B. Sur la désignation de l'expert :

- désigner tel expert qu'il plaira à Mme la Présidente de nommer avec mission de :

- convoquer les parties et se rendre sur les lieux, [Adresse 3] à [Localité 8].

- se faire remettre tous documents utiles, recueillir et consigner les explications du preneur et des bailleurs et après avoir pris connaissance des documents de la cause notamment des écrits entre les parties, du procès verbal de constat dressé le 3 juin 2021 et des photographies,

- examiner la toiture, les gouttières, les murs et les plafonds de l'ouvrage litigieux.

- décrire les désordres les affectant, indiquer leur nature, leur importance et la date de leur apparition,

- en rechercher les causes,

- dire si certains des matériaux et notamment les plaques fibrociment contiennent de l'amiante et en évaluer leur dangerosité,

- exposer et chiffrer les travaux propres à remédier aux désordres constatés,

- rédiger un pré rapport,

Sur le tableau et les installations électriques :

- examiner le tableau et les installations électriques.

- dire s'ils sont conformes à la réglementation en vigueur.

- le cas échéant, exposer et chiffrer les travaux à entreprendre pour remédier aux désordres constatés.

- fournir tous éléments de nature à permettre ultérieurement à la juridiction saisie d'évaluer les préjudices de toute nature résultant des désordres et notamment le préjudice de jouissance subi ou résultant des travaux de remise en état.

Dans tous les cas,

- débouter les défendeurs et intimés de toutes leurs fins et conclusions, en ce y compris, celles tendant à la condamnation de l'appelant à 500 euros de dommages-intérêts,

- condamner in solidum les défendeurs à payer au demandeur la somme de 2.500 euros au titre de l'article 700 CPC.

- condamner solidairement les défendeurs aux entiers frais et dépens des deux instances,

- constater, voire rappeler le caractère exécutoire de plein droit de la décision à intervenir.

En substance, il invoque l'irrecevabilité des demandes reconventionnelles en application de l'article 70 du code de procédure civile, soutenant qu'il n'existe pas de lien entre la demande d'expertise et la demande reconventionnelle tendant au retrait des véhicules et à l'interdiction de stationner.

Il soutient que le premier juge a méconnu le principe de la contradiction posé par l'article 16 du code de procédure civile, dès lors que l'ordonnance a fait droit à la demande reconventionnelle sur le fondement de l'article 834 du code de procédure civile, alors que ladite demande était fondée sur l'article 835 dudit code.

Il critique la décision au regard des critères de l'article 834 du code de procédure civile, soutenant que ni la condition d'urgence n'est remplie, ni celle de l'absence de contestation sérieuse.
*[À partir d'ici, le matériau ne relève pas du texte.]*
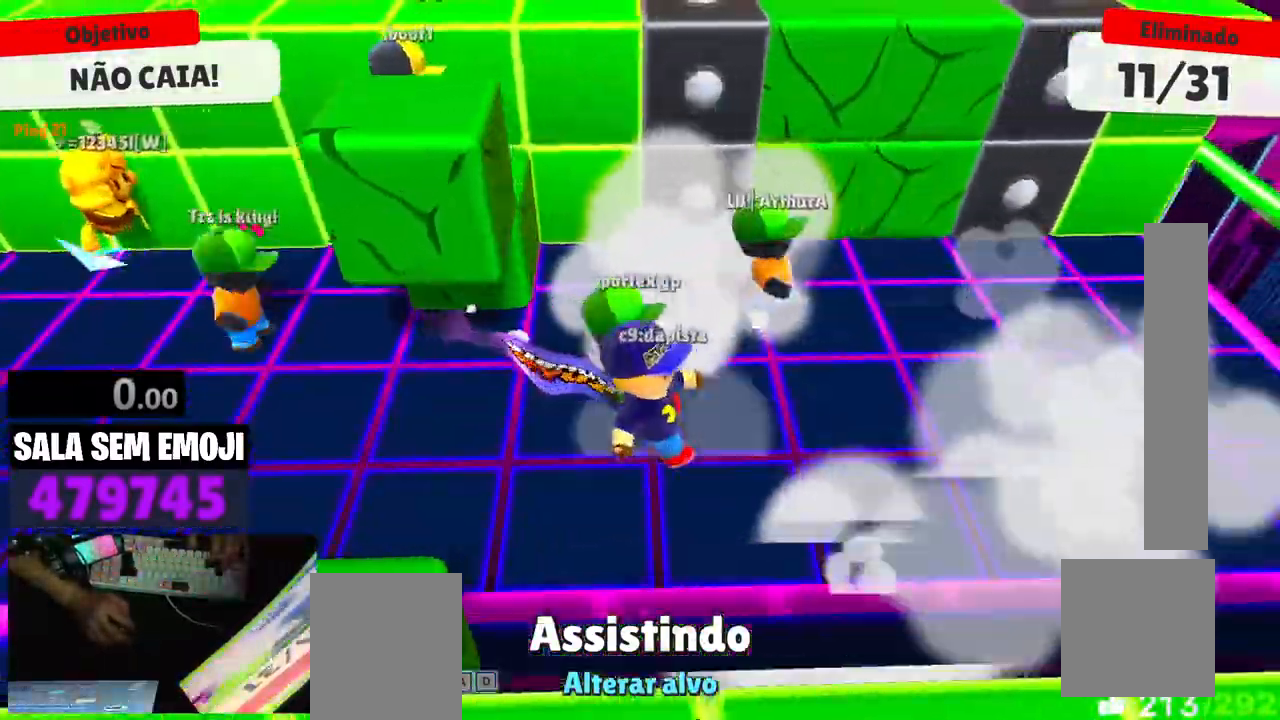
{"keys": [], "events": []}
Il soutient notamment qu'une tolérance qui dure depuis plus de dix ans est incompatible avec une interdiction de stationner, sauf à démontrer l'existence de causes justifiant d'y mettre un terme immédiat. D'une part, alors que les bailleurs évoquaient de potentielles nuisances liées à l'exploitation du garage, il soutient que cette expression ne permet pas de connaître leur nature, ni leur lien avec le stationnement dans la cour. D'autre part, il ajoute que le fait que la cour soit une partie commune de la copropriété n'est pas de nature à autoriser les copropriétaires à utiliser la cour comme aire de stationnement et qu'un tel stationnement rendra plus difficile sinon empêchera l'accès normal aux locaux qu'il loue, outre le caractère indispensable de la cour pour ses activités. Enfin, il soutient que la validité du bail du 1er avril 2010 est contestée.

S'agissant du contrat de bail du 1er avril 2010, il soutient qu'il a été conclu en méconnaissance de l'article L.145-9 du code de commerce, de sorte que ses stipulations doivent être réputées non écrites.
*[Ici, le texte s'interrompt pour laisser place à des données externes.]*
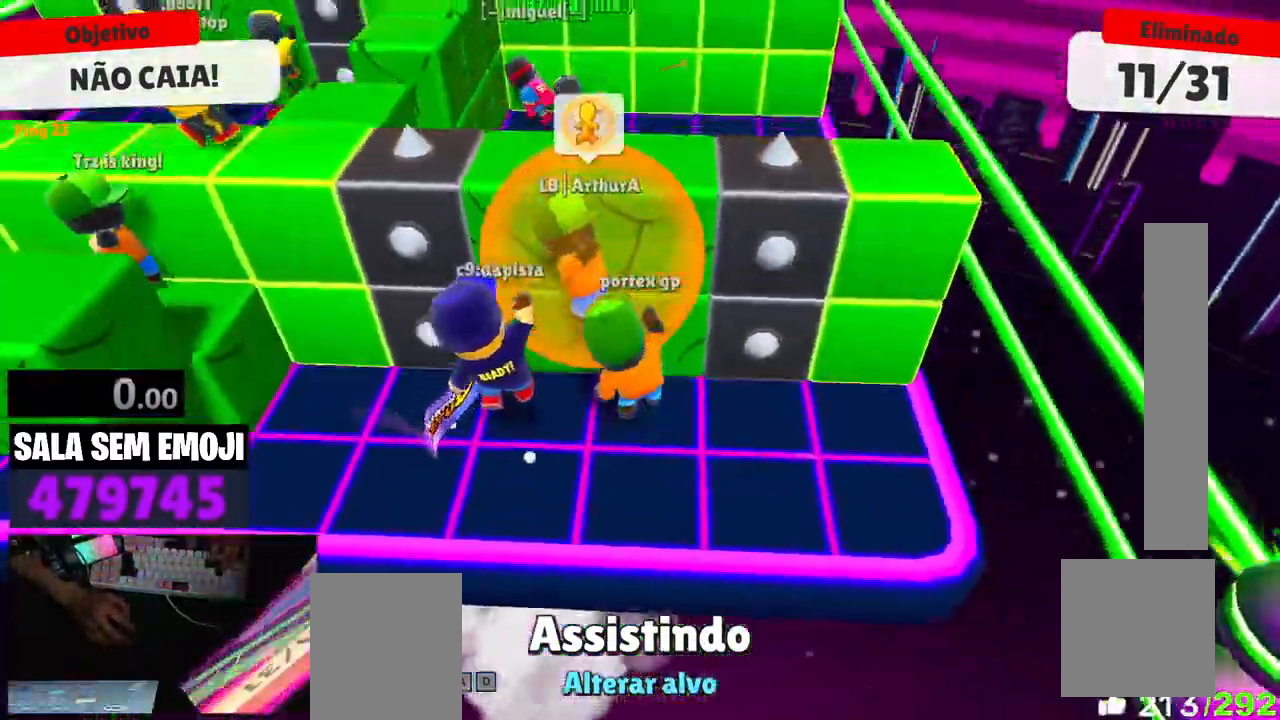
{"keys": [], "events": []}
Il ajoute qu'il lui est inopposable dès lors que sa signature supposait l'unanimité des coïndivisaires, les bailleurs étant alors Mme [Z] [O] et ses trois enfants.
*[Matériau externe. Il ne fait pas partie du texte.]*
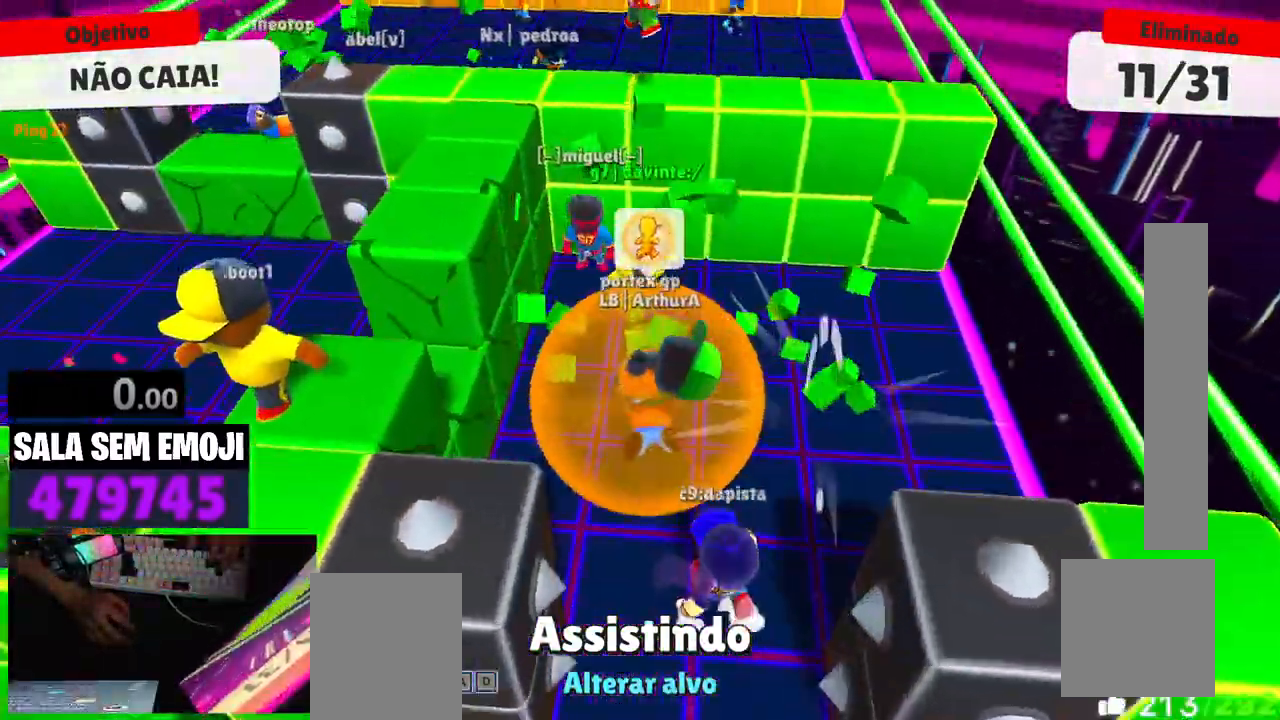
{"keys": [], "events": []}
Il fait encore valoir que le renouvellement du bail doit être accordé pour le tout, y compris les locaux accessoires, si ceux-ci ont été loués par le même bail que le local principal, et qu'il doit en être ainsi de la cour qui figure dans le bail initial. Il ajoute que les biens loués dans le bail initial étaient indivisibles, mais aussi que la cour est indispensable à son activité professionnelle. Il en déduit qu'en tant qu'elle supprime la cour des locaux loués, la clause du bail du 1er avril 2010 doit être réputée non écrite en application de l'article L.145-15 du code de commerce.

Sur sa demande d'expertise, il soutient que dès lors qu'il détient un motif légitime pour solliciter une expertise destinée à être produite dans une procédure au fond, le juge des référés est tenu d'ordonner la mesure d'instruction demandée. Il soutient que les dispositions du bail sur les obligations du bailleur sont indicatives et qu'il est sans intérêt de s'interroger sur ce qu'on entend par grosse réparation, ce d'autant que cette obligation d'effectuer les grosses réparations doit se combiner avec celle tirée de 'tenir clos et couverts' les locaux mis à disposition du preneur. Il ajoute notamment que le constat d'huissier du 3 juin 2021 n'est pas suffisant pour engager la responsabilité contractuelle des bailleurs.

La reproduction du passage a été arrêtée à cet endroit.